Una prima occhiata al programma della Berlinale 2019 mostra l’elevato numero di registe in competizione. Sono sette in tutto e oltre al nome di Agnès Varda, ci sono anche quello della spagnola Isabel Coixet con Elisa y Marcela (presente l’anno scorso, nella sezione Berlinale Special Gala con The Bookshop), della macedone Teona Strugar Mitevska con God Exists, Her Name Is Petrunya, della polacca Agnieszka Holland con Mr. Jones. Tra queste, anche la regista austriaca Marie Kreutzer con il suo ultimo film The Ground Beneath My Feet che racconta la sottile linea che separa ordine e caos, stabilità e squilibrio. Lola (Valerie Pachner) è una giovane manager in carriera sempre in tailleur e tacchi, con una ventiquattrore come ombra, accumula ore di lavoro e perde chili dedicandosi a una costante attività fisica. Dietro questa facciata di perfezione si nasconde il suo segreto: Conny (Pia Hierzegger), la sorella malata di mente che Lola finge di non avere. Sembrano una la controparte dell’altra, ma quanto la paranoia è distante dall’ossessione per il lavoro? La regista prova a raccontare questo labile confine e come il mondo equilibrato di Lola vacilla dopo il tentato suicidio di Conny. Lo fa con un tono pacato che segue lo stato psicologico della sua protagonista, con una calma quasi snervate che nasconde piccoli ma profondi terremoti emotivi. The Ground Beneath My Feet è un’esplosione trattenuta di cui si apprezza, più che il confronto fra le due sorelle – kosmos e kaos – soprattutto lo sguardo femminile su un mondo del lavoro spietato e ancora piuttosto maschilista dove le donne devono scendere sul ring a combattere con tutte le loro forze fino ad arrivare a prosciugarsi.

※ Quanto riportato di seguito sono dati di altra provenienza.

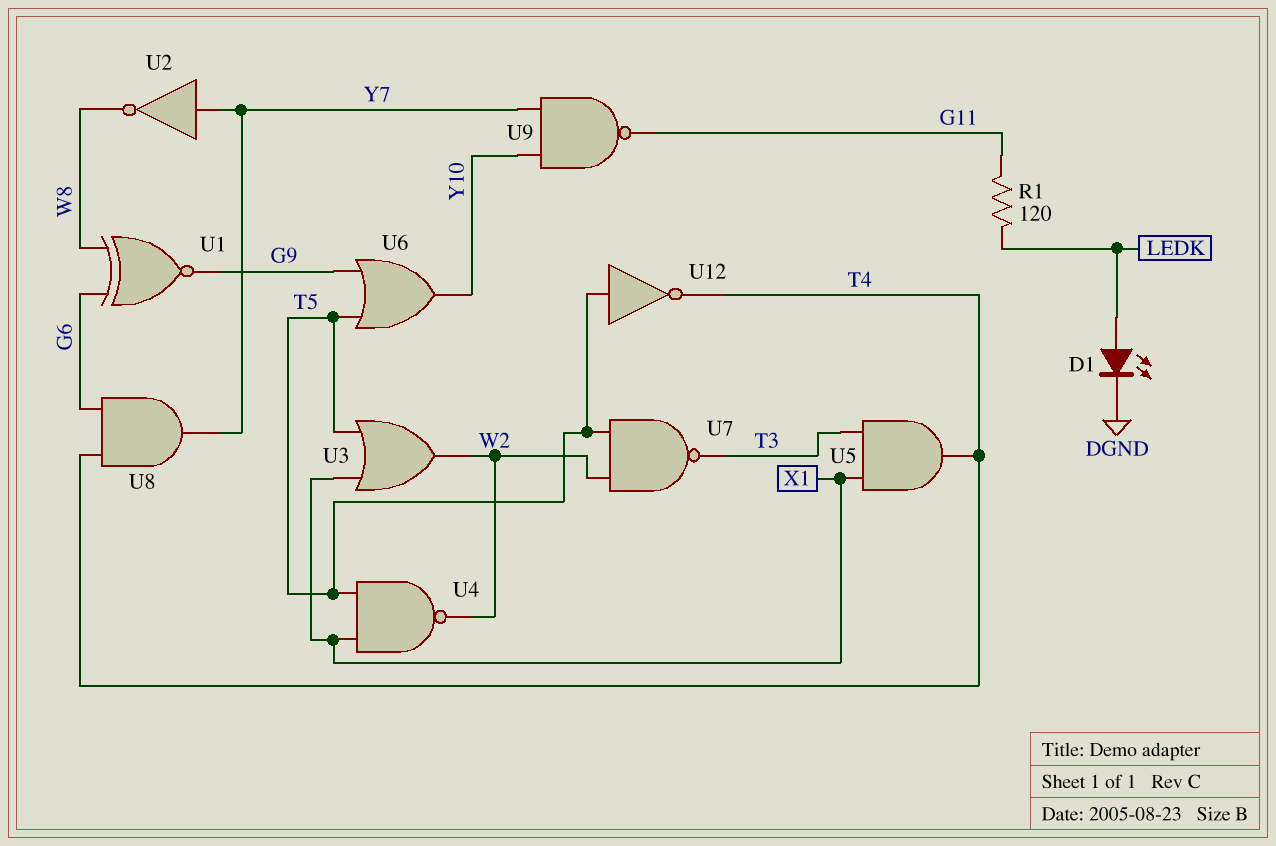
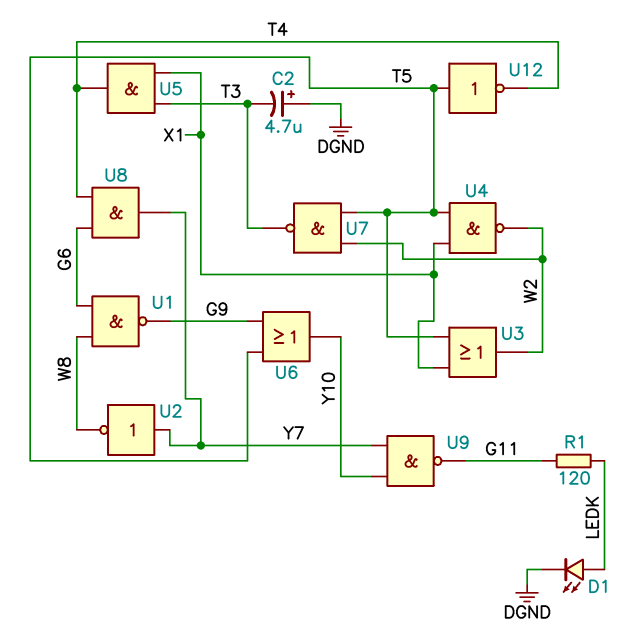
C2: none -> 4.7uF (plus DGND, minus T3)
U1: XNOR (in G6, in W8, out G9) -> NAND (in G6, in W8, out G9)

In concorso è presente anche il norvegese Hans Petter Moland con Out Stealing Horses tratto dall’omonimo romanzo di Per Petterson. Il millennio si avvicina: è il 1999 e Trond Sander (Stellan Skarsgard) si è ritirato in un piccolo paesino norvegese. Una notte incontra Lars, una vecchia conoscenza che lo riporta indietro al suo passato, a quella lontana estate del 1948 trascorsa in mezzo alla natura insieme al padre (Tobias Santelmann). Hans Petter Moland dirige una sorta di saga familiare tra memorie di un tempo e un presente solitario, con un intersecarsi di flashback richiamati alla mente attraverso gesti o suoni. Proprio il sonoro riempie di vita questa storia, un’orchestra in cui si fondono i rumori naturali di piante e animali con quelli creati dall’uomo con il lavoro manuale sulla natura stessa.
Fruscio di foglie e colpi di accetta sul legno, frullio d’ali di un gufo e rimbombo di un fucile per un’immersione sensoriale nel paesaggio nordico e nel passato di Trond, interpretato, da ragazzo, da Jon Ranes. Mentre il sonoro cattura e affascina, il montaggio costruisce parallelismi tra l’uomo e gli animali laddove la fragilità della vita di una lepre uccisa da un cacciatore è simile a quella di un bambino vittima di un gioco finito male. Gli scrittori e i cineasti scandinavi hanno un modo tutto loro di raccontare la tragedia, in maniera tanto schietta quanto poetica, come dimostra anche Out Stealing Horses.